With a hub motor you must learn how much help the motor needs to climb steeper hills.  If the motor runs too slowly to produce its maximum power, you may not be able to climb the hill at all, but if you pedal harder, you accelerate the bike to a speed where the motor can provide (paradoxically) enough power for you to be able to reduce your contribution. The unhelpful advice from an e-bike hill-climbing expert is that you should go up hills as fast as you possibly can, if you want to maximise the range of your bike.

 The chain motored bike has a different model of power assistance.  You can set 3 (well ok, 4) levels of power: none, half, equal, and 1.3 times the pedal input.  And although it’s not quite clear how the controller manages this, by “half” they mean half the effort (the force) you put in yourself.  So if you don’t pedal hard, neither does the motor!  This arrangement, which I personally prefer, is more like a servo-mechanism of the kind you find on the steering or brakes of a modern car.  You don’t have to make any decision about the amount of power you want from the motor, the bike simply amplifies your own effort by the amount you previously set.

 This difference in approach is most obvious when climbing hills.   As we have seen, this requires much more power for the same speed.  On the hub motored bike, up to a point, you can get all that extra power from the motor.  You yourself can pedal along at the same speed, calling for boost as and when you need it.  On the chain motored bike, when you hit a hill, you will slow down if you only make the same effort as before.  Most users agree that for most journeys, a hub motored bike will be faster than a chain motored bike of the same power.  But they also agree that a chain motored bike will go up much steeper hills on less power, and have a longer range than a hub motored bike.  It isn’t immediately obvious why this should be.  There are some clear technical reasons, but the psychological ones may be more important.

 If the cyclist is happy to put in X Watts, and the maximum power of the motor is Y Watts, then a hub motor has better performance in all conditions except climbing a hill faster than can be climbed with an effort of just X + Y Watts.  At that point either the rider must slow down until he finds the speed that can be achieved, or he must increase his own input to maintain his chosen speed.  That’s the physics of the situation, but the psychology is more complex.

 If he normally operates the throttle at full power, the hub powered rider quickly loses track of the relationship between his own effort and the speed it achieves.  When he hits a hill, the motor cannot provide more power so the bike slows.  If it slows too much, motor efficiency can drop to a point where it appears to run out of puff.  And the hub motor itself has no gears to change down to.

▸ Tasks to complete:
**1.** In the e-bike motor passage, which power levels can be set on the chain motored bike?
**2.** Repeat the section of the e-bike motor passage that begins at the words "If he normally" and stops after "change down to.".
**3.** Write the next part of the e-bike motor passage, starting right after its final sentence.
The listing has nothing to do with the tasks on the e-bike motor passage.

▸ Data listing:
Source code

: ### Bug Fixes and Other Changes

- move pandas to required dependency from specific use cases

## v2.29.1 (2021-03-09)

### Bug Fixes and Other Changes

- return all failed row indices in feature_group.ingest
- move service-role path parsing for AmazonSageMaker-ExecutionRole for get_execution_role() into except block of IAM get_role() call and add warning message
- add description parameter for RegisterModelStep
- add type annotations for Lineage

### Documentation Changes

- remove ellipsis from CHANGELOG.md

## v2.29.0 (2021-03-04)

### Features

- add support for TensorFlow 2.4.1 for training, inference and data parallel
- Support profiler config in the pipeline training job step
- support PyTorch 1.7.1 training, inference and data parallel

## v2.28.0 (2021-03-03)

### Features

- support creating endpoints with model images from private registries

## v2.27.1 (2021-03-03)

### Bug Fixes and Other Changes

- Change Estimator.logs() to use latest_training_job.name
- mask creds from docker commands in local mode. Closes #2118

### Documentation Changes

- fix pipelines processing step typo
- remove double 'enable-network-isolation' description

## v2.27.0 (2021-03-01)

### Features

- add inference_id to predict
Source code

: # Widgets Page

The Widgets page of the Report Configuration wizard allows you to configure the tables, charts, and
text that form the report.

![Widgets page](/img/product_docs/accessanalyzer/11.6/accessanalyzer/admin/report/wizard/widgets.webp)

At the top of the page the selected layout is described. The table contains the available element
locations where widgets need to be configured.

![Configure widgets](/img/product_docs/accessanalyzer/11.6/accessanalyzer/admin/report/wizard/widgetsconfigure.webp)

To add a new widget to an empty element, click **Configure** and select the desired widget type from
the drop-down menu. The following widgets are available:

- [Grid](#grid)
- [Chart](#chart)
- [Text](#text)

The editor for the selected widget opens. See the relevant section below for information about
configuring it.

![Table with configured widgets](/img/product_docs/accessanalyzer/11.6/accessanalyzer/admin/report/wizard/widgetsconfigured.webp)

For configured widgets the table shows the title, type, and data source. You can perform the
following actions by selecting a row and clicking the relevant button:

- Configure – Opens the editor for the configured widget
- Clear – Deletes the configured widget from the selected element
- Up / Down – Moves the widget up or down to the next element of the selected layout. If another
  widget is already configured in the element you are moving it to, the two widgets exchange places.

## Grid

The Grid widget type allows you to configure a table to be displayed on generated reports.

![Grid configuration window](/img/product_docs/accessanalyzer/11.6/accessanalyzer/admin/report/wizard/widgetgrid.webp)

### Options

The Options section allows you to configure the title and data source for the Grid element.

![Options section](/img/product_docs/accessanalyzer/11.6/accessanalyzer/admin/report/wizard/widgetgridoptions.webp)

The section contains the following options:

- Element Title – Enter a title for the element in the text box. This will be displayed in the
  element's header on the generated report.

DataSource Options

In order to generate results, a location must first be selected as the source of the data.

▸ Answer section:
**1.** None, half, equal, and 1.3 times the pedal input.

**2.**
If he normally operates the throttle at full power, the hub powered rider quickly loses track of the relationship between his own effort and the speed it achieves.  When he hits a hill, the motor cannot provide more power so the bike slows.  If it slows too much, motor efficiency can drop to a point where it appears to run out of puff.  And the hub motor itself has no gears to change down to.

**3.**
The first time this happens, he might conclude that this hill is too steep for his bike.  This could be true, of course, but hub motors are powerful and it is likely that if you change down the chain gears and pedal a bit harder yourself, you can reduce the power needed from the motor to a level that will enable it to take you up the hill at a speed you can manage between you.  But this may be counter-intuitive, because while you may have changed to a lower gear to increase the pedal power this has no direct effect on the motor power, which you probably boosted with the throttle, as you would in a car.  What you need to do is reduce motor power and increase pedal power until you find a speed you can maintain while climbing the hill.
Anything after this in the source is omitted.